Every Saturday afternoon in July and August, the Montreal Museum of Costume and Textiles is presenting a hands-on demo of indigo shibori dyeing, directed at those who are new to the subject.
I visited the museum recently to catch the show Parcours d'une élégante, an exhibition which showcases the wardrobe of Montrealer Beatrice Pearson, born in the late 1930's to Italian immigrants. Her mother and grandmother were accomplished seamstresses, and so began a lifelong interest in fashion. Pearson has donated more than 550 items of clothing and accessories to the museum, some of them made by famous designers, others by topnotch dressmakers or by Pearson herself. Still other garments were found in thrift shops by Pearson, who enjoys the "thrill of the hunt".

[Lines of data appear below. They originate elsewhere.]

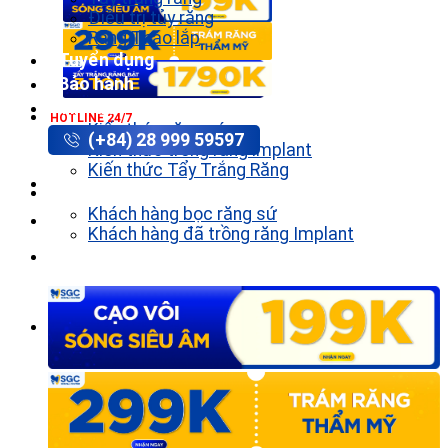
Điều trị tủy răng
Răng Tháo lắp
Tuyển dụng
Bảo hành
Tin tức
HOTLINE 24/7
Kiến thức răng sứ
(+84) 28 999 59597
Kiến thức trồng răng implant
Kiến thức Tẩy Trắng Răng
Khách hàng
Khách hàng bọc răng sứ
Khách hàng đã trồng răng Implant
Liên hệ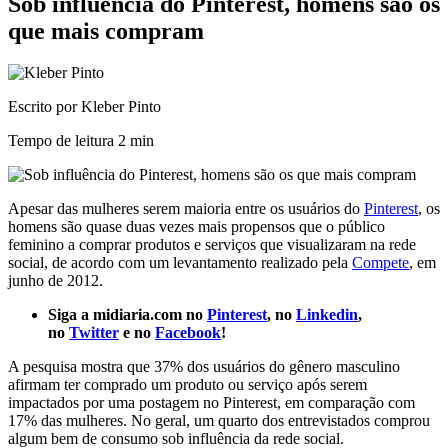
Sob influência do Pinterest, homens são os
que mais compram
Escrito por Kleber Pinto
Tempo de leitura
2 min
Apesar das mulheres serem maioria entre os usuários do
Pinterest
, os
homens são quase duas vezes mais propensos que o público
feminino a comprar produtos e serviços que visualizaram na rede
social, de acordo com um levantamento realizado pela
Compete
, em
junho de 2012.
Siga a midiaria.com no
Pinterest
, no
Linkedin
,
no
Twitter
e no
Facebook
!
A pesquisa mostra que 37% dos usuários do gênero masculino
afirmam ter comprado um produto ou serviço após serem
impactados por uma postagem no Pinterest, em comparação com
17% das mulheres. No geral, um quarto dos entrevistados comprou
algum bem de consumo sob influência da rede social.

|Four outfits designed by Issey Miyake,|
each featuring fabric made from pleated polyester
One of Pearson's favourite designers is the Japanese Issey Miyake. Born in Hiroshima in 1938, Miyake is known for his use of pleated textiles. Says Wikipedia,
"In the late 1980s, he began to experiment with new methods of pleating that would allow both flexibility of movement for the wearer as well as ease of care and production. ... The garments are cut and sewn first, then sandwiched between layers of paper and fed into a heat press, where they are pleated. The fabric's 'memory' holds the pleats and when the garments are liberated from their paper cocoon, they are ready-to wear."

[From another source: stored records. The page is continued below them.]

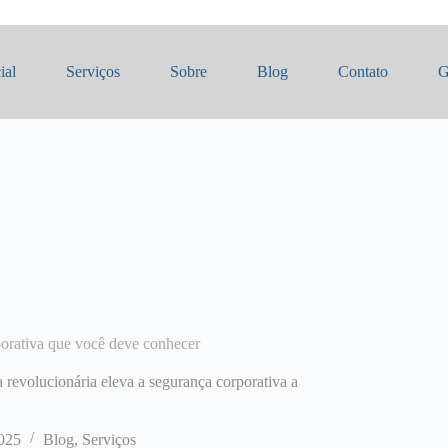
ial
Serviços
Sobre
Blog
Contato
G
porativa que você deve conhecer
revolucionária eleva a segurança corporativa a
025
Blog
,
Serviços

|detail of fabric used in dress, third from left, above|
A variation on this technique produced an intriguingly crumpled Miyake skirt.
|skirt by Issey Miyake|
|skirt by Issey Miyake, detail|
Here's another interesting design, sort of a trompe-l'oeil:
|Dress by label Comme des Garçons|
Notice the hand-like shapes, stitched and stuffed to give them a realistic dimension.

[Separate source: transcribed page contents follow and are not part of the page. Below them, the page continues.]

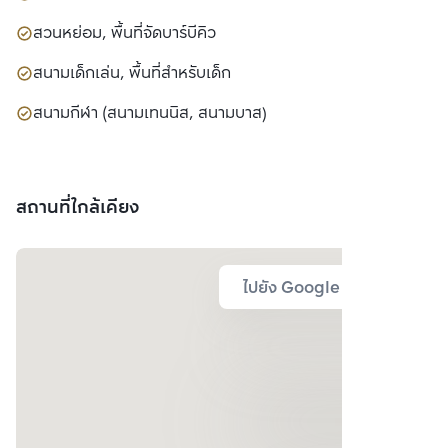
สวนหย่อม, พื้นที่จัดบาร์บีคิว
สนามเด็กเล่น, พื้นที่สำหรับเด็ก
สนามกีฬา (สนามเทนนิส, สนามบาส)
สถานที่ใกล้เคียง
ไปยัง Google Map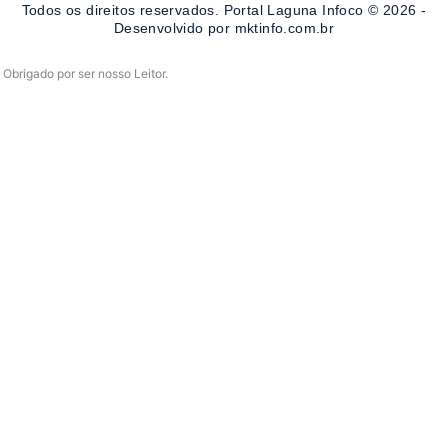
Todos os direitos reservados. Portal Laguna Infoco © 2026 -
k
a
-
m
Desenvolvido por mktinfo.com.br
f
Obrigado por ser nosso Leitor.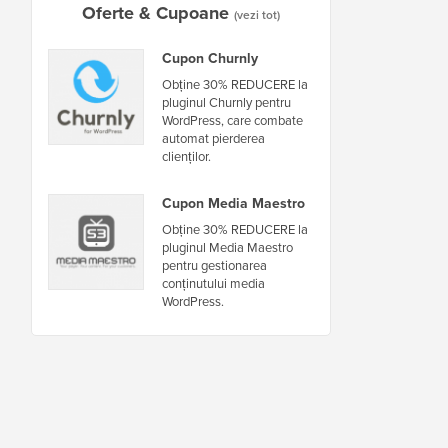
Oferte & Cupoane
(vezi tot)
Cupon Churnly
Obține 30% REDUCERE la
pluginul Churnly pentru
WordPress, care combate
automat pierderea
clienților.
Cupon Media Maestro
Obține 30% REDUCERE la
pluginul Media Maestro
pentru gestionarea
conținutului media
WordPress.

I have seen several museum-quality shows of particular designers, but this show is different in that it focuses on the collection of an individual fashion enthusiast, who bought clothes from many designers. Her passion for textiles and design was shaped by a thorough education on the subject and by an openness to other cultures. Pearson spent two years in Hong Kong and two years in China, and many of the pieces on display show the influence of these experiences on her collection.
Not a blockbuster show by any means but, with over 300 items on display, including jewelry, hats and dozens of pairs of shoes, it's worth a visit if you're in the Old Port area of Montreal. The show closes August 28, 2016.